Tuesday, March 30, 2010

The Joy of the Lord


Nehemiah said, "Go and enjoy choice food and sweet drinks, and send some to those who have nothing prepared. This day is sacred to our Lord. Do not grieve, for the joy of the LORD is your strength."

Nehemiah 8:9-11


Asked, most of us would likely admit that we would like to live lives characterized by the joy of the Lord. I would guess that at various times in our lives many of us have experienced a surpassing exhilaration that seemed to release us from all the weight of disappointment, humiliation, inadequacy and insignificance. When we think about the joy of the Lord, we may recall this experience.
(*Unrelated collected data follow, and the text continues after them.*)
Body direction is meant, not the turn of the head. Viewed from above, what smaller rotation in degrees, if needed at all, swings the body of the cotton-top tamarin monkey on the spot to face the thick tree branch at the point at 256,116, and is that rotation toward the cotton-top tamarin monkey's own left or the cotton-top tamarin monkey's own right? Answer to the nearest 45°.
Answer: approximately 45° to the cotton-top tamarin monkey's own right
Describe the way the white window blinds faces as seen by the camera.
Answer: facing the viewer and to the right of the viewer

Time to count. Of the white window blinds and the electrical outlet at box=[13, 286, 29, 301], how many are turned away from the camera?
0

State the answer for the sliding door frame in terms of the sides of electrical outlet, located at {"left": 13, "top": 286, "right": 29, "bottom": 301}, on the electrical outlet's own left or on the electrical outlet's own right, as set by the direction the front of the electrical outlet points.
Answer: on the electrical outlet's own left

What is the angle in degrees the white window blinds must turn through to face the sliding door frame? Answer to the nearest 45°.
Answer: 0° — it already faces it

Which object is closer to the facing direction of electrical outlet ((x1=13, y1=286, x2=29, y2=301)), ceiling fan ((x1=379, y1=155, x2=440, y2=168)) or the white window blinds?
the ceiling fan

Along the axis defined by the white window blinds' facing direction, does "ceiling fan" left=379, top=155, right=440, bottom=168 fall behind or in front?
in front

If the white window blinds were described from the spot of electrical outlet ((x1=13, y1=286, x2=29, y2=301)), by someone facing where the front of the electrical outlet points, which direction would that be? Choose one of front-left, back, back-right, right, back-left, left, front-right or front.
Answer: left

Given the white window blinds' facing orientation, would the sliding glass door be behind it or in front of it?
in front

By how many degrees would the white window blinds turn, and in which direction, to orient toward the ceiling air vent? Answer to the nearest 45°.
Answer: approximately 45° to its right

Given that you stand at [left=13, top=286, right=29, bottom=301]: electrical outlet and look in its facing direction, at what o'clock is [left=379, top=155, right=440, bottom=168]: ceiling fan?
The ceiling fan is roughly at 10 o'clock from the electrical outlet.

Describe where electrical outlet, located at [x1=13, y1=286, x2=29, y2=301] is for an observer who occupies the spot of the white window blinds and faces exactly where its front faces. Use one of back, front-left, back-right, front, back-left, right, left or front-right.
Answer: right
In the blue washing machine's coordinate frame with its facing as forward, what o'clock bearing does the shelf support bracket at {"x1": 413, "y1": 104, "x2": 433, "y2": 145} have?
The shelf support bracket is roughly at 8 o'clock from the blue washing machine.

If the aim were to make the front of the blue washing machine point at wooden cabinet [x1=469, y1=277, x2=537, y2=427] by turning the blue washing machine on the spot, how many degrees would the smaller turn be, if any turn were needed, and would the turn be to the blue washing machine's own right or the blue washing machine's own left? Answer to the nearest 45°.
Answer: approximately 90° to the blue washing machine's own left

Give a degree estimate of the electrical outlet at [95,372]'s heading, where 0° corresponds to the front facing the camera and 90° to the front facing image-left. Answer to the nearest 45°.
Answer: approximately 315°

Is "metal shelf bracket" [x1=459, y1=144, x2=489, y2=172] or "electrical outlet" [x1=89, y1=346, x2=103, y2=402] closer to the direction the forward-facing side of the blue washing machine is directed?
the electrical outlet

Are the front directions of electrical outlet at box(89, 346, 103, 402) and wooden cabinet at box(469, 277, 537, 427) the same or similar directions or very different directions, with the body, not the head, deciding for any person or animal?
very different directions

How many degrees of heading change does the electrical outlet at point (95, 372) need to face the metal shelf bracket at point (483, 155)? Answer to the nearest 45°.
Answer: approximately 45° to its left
For others of you the joy of the Lord may be much less an emotional phenomena; you may recall moments when a personal assurance that God controls everything and has used that to love us and make us His children overwhelmed and supplanted every grievance, complaint and irritation as well as every legacy of victimization, failure and indifference.

Whatever else it may mean to us, the joy of the Lord probably means to us happiness and freedom or release. Paul liked the word “liberty.” However, I suspect that most of us regret that the joy of the Lord seems so transient. Our lives have “highs” and “lows;” the latter tend to out number the former; and, believers tend to see this as the inescapable consequence of original sin, our sinful nature and our sinful decisions. These irreducibly mar our earthly existence, and the Good News is that Christ died to save us from this marred existence by opening to us a life after death free from sin. In other words, the joy of the Lord will be a permanent condition of eternal life commencing after death.

I have not written all this as a preface to suggesting that with a different understanding the joy of the Lord will be more accessible. Rather I want to share that recently as I was praying, over several days, God just kept putting the phrase, the joy of the Lord, on my heart, in my ears, and even in a vision of the written words. Furthermore, He pointed out to me that if I believe that His joy is a desirable but inherently unsustainable state, I will not seriously pray for it. But He affirmed that it is His desire that we should pray for His Joy, that we should have it, and that it is not He limiting the joy of the Lord to our life after death.